*Problem details*
How do the records below read from their first line through the line containing "### 4.2.1 Process Reward Model (PRM)"? Write those lines out exactly.
*** Opening Given information ***
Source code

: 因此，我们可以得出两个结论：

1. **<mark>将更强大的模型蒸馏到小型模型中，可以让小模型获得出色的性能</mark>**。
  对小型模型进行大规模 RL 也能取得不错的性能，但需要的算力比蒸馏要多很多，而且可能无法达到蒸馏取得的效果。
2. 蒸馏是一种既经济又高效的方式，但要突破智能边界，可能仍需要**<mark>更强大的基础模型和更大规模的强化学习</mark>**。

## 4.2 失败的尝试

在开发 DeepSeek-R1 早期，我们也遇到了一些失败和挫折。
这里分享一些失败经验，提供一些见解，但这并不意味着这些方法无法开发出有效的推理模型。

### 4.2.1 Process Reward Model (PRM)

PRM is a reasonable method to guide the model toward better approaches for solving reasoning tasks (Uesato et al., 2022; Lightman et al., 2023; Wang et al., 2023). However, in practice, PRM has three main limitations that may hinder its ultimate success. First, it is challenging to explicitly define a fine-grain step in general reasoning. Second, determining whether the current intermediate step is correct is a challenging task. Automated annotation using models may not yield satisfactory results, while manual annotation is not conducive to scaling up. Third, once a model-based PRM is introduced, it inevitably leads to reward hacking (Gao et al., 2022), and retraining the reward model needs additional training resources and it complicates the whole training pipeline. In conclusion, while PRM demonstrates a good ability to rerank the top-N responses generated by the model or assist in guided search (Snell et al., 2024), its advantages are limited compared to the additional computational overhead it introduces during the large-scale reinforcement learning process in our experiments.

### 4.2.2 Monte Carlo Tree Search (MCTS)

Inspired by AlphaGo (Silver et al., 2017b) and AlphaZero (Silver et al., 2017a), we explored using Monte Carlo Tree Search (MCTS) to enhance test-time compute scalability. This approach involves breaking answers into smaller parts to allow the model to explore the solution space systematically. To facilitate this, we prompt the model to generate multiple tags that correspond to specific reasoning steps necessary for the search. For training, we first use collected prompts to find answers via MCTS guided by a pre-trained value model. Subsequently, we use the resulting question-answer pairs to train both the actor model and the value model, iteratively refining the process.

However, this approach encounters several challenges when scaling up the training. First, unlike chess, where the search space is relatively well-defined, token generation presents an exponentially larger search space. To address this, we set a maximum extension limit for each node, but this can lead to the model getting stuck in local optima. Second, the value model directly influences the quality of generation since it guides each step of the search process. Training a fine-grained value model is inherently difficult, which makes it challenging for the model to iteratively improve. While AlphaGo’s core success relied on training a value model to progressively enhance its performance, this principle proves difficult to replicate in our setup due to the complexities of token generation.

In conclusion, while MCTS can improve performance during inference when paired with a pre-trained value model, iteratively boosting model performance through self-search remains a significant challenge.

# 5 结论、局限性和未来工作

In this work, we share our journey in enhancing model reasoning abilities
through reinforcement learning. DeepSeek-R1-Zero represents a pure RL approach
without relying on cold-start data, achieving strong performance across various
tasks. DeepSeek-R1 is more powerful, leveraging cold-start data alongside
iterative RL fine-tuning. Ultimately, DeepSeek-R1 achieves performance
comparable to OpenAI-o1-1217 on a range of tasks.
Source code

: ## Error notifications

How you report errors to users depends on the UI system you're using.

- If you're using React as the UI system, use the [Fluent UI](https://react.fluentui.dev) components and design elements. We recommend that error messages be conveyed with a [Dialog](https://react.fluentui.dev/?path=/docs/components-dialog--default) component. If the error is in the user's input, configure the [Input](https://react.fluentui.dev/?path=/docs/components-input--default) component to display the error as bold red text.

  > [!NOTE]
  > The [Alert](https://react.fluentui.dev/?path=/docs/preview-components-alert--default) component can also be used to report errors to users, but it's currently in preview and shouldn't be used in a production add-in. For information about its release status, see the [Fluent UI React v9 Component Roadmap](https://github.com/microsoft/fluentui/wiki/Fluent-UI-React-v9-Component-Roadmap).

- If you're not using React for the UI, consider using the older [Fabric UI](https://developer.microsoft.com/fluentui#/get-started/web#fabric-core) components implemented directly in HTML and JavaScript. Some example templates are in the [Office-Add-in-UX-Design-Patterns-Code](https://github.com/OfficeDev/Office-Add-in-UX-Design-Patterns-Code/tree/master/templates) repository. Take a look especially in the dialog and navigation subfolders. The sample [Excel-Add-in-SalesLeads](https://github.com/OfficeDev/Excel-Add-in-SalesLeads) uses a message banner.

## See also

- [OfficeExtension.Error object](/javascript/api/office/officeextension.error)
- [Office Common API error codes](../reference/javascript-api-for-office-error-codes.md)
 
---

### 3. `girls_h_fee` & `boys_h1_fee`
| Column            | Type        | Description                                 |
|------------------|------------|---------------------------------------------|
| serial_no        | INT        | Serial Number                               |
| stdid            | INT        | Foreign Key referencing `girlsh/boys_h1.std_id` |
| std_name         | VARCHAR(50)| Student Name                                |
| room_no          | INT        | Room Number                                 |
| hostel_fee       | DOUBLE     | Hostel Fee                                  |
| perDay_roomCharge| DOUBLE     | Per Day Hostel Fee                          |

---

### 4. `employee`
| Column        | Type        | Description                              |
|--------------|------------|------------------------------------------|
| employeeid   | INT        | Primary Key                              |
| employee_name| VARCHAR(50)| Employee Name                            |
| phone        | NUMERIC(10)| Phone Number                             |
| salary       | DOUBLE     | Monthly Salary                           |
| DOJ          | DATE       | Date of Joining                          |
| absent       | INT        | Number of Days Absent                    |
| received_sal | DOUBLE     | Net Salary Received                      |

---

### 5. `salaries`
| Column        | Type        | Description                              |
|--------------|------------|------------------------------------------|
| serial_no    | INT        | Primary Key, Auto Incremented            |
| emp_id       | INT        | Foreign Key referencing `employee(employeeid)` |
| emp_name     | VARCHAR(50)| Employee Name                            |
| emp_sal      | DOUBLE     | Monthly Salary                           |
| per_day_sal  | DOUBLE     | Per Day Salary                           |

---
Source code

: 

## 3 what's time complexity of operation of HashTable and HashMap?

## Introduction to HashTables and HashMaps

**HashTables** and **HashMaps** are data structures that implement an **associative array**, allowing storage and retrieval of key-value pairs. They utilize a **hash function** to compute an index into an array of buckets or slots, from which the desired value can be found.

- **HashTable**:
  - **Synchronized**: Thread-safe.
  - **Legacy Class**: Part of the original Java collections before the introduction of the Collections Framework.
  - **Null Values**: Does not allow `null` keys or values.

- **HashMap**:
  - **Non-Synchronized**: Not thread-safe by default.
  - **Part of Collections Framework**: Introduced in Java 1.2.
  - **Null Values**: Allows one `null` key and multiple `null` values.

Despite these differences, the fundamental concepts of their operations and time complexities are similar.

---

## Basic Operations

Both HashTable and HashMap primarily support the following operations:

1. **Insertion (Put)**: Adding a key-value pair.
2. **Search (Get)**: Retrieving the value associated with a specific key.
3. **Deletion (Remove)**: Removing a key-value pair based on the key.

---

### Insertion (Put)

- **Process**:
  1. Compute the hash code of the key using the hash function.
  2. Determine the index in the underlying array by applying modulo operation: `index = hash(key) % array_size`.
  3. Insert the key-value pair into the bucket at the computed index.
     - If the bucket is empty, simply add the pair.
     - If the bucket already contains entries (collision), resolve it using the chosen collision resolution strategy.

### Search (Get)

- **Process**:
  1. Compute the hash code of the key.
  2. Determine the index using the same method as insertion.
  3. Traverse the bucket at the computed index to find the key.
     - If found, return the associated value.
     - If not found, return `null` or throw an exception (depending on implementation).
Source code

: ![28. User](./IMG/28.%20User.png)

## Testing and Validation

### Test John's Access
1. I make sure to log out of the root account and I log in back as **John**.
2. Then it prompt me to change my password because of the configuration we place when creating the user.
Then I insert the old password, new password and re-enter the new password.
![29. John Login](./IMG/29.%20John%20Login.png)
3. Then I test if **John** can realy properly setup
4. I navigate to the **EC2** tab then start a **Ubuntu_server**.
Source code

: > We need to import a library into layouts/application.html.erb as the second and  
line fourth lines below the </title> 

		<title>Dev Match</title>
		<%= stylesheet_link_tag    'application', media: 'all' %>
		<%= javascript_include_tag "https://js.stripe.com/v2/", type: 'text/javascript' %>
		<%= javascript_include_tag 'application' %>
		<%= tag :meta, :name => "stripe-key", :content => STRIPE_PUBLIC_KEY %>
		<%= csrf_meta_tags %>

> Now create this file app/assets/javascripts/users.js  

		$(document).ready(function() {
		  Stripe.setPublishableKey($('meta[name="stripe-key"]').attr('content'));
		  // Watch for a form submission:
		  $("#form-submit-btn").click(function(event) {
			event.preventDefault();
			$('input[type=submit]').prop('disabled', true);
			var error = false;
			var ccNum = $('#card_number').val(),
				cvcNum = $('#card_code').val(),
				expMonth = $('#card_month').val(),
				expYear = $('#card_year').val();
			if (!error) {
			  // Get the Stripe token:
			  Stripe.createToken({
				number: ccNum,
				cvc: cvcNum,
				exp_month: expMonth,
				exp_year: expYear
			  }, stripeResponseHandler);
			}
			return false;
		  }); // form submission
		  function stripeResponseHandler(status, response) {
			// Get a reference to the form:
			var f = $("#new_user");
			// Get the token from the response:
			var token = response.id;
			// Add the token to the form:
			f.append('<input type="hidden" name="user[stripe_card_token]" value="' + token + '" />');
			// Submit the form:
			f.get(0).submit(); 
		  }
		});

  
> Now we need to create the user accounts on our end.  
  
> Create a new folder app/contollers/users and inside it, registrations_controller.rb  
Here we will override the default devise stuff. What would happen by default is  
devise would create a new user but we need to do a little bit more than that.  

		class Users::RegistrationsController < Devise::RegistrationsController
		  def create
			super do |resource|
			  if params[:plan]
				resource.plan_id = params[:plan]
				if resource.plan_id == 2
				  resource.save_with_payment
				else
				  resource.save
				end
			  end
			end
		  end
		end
*** Closing Given information ***
*Task answer*
Source code

: 因此，我们可以得出两个结论：

1. **<mark>将更强大的模型蒸馏到小型模型中，可以让小模型获得出色的性能</mark>**。
  对小型模型进行大规模 RL 也能取得不错的性能，但需要的算力比蒸馏要多很多，而且可能无法达到蒸馏取得的效果。
2. 蒸馏是一种既经济又高效的方式，但要突破智能边界，可能仍需要**<mark>更强大的基础模型和更大规模的强化学习</mark>**。

## 4.2 失败的尝试

在开发 DeepSeek-R1 早期，我们也遇到了一些失败和挫折。
这里分享一些失败经验，提供一些见解，但这并不意味着这些方法无法开发出有效的推理模型。

### 4.2.1 Process Reward Model (PRM)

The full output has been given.